Kommentar: Beispiellose Verquickung
Babiš macht vor allem Politik für Babiš
18. 12. 2013 - Text: Martin NejezchlebaText und Foto: Martin Nejezchleba
Auf 50 Seiten könne man nun einmal nicht bei jedem Punkt ins Detail gehen. So die einhellige Antwort der Koalitionsparteien auf die Kritik der Bürgerinitiative „Rekonstrukce státu“ („Rekonstruktion des Staates“). Dem Zusammenschluss von NGOs gefällt nicht, dass bei den von ihnen vorgeschlagenen Gesetzesentwürfen zur Korruptionsbekämpfung entscheidende Passagen im Koalitionsvertrag ausgelassen wurden. ANO ist eine Protestpartei; der Korruption an den Kragen zu wollen, gehört da im Wahlkampf zum guten Ton.

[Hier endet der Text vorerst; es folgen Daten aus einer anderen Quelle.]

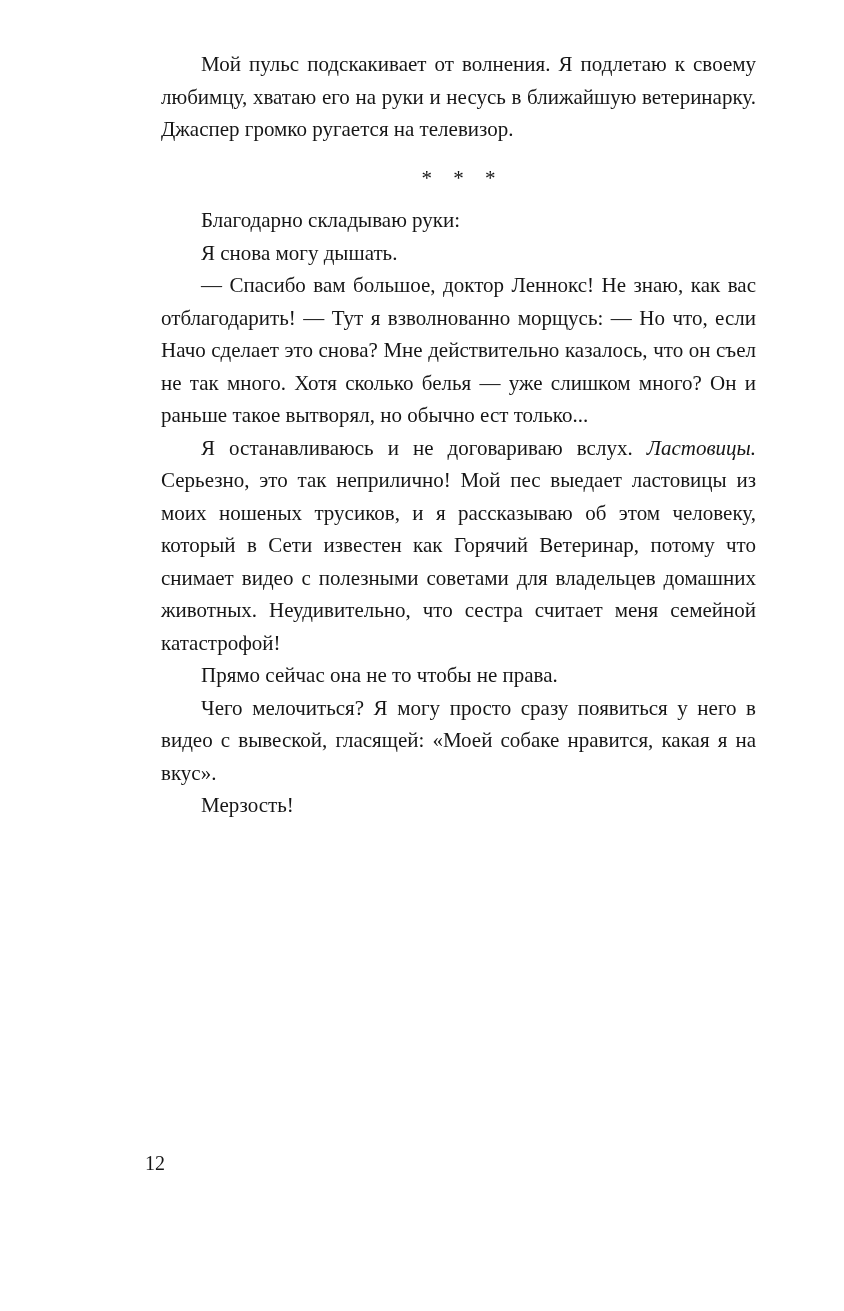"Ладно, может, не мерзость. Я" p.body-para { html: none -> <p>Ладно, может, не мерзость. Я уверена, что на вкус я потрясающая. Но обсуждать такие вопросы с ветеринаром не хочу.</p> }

Nun scheint es auch für die Milliardärspartei plötzlich wichtigere Dinge zu geben. Die Gesetzesentwürfe zur Rekonstruktion des Staates hatte man sich dankbar auf die Fahnen geschrieben. Um ein eigenes Programm zu verfassen, dafür war ohnehin kaum Zeit. An anderen Stellen allerdings scheint genügend Platz für die Wünsche von Andrej Babiš geblieben zu sein. Die Regierung werde sich dafür einsetzen, dass Tschechien in Zukunft unabhängig von Lebensmittelimporten würde. Und auch für eine größere staatliche Unterstützung der Landwirte, vor allem der Großmastbetriebe, solle gesorgt werden.
All das sind Pläne, die möglicherweise in manchen Regionen Arbeitsplätze schaffen, mit Sicherheit aber spielen sie dem größten Lebensmittelkonsortium des Landes, Babišs Agrofert, in die Tasche. Nachdem die Interessenskonflikte zwischen Babiš dem Unternehmer und Babiš dem Abgeordneten vor den Wahlen noch für reichlich Zündstoff in den Medien gesorgt hatten, scheint heute kein Hahn mehr danach zu krähen – weder beim Großteil der Journalisten noch in der Opposition und schon gar nicht in der entstehenden Regierung. Einserseits verständlich: Nach einem turbulenten Politjahr scheinen sich alle nach weihnachtlicher Ruhe zu sehnen. Eine unnötige Verlängerung der Amtszeit von Zemans Beamtenregierung ist für die meisten auch keine angenehme Aussicht.
Und dennoch: Die Tschechen werden Zeuge einer beispiellosen Verquickung von medialer, wirtschaftlicher und politischer Macht. Die Koalitionspartner sollten keinen Augenblick auslassen, um dieser Entwicklung Einhalt zu gebieten. Das Verfassen des Koalitionsvertrags wäre eine gute Gelegenheit gewesen. Aber ja, 50 Seiten, da wird der Platz schnell knapp. Der deutsche „GroKo-Vertrag“ ist im Übrigen fast dreimal so lang.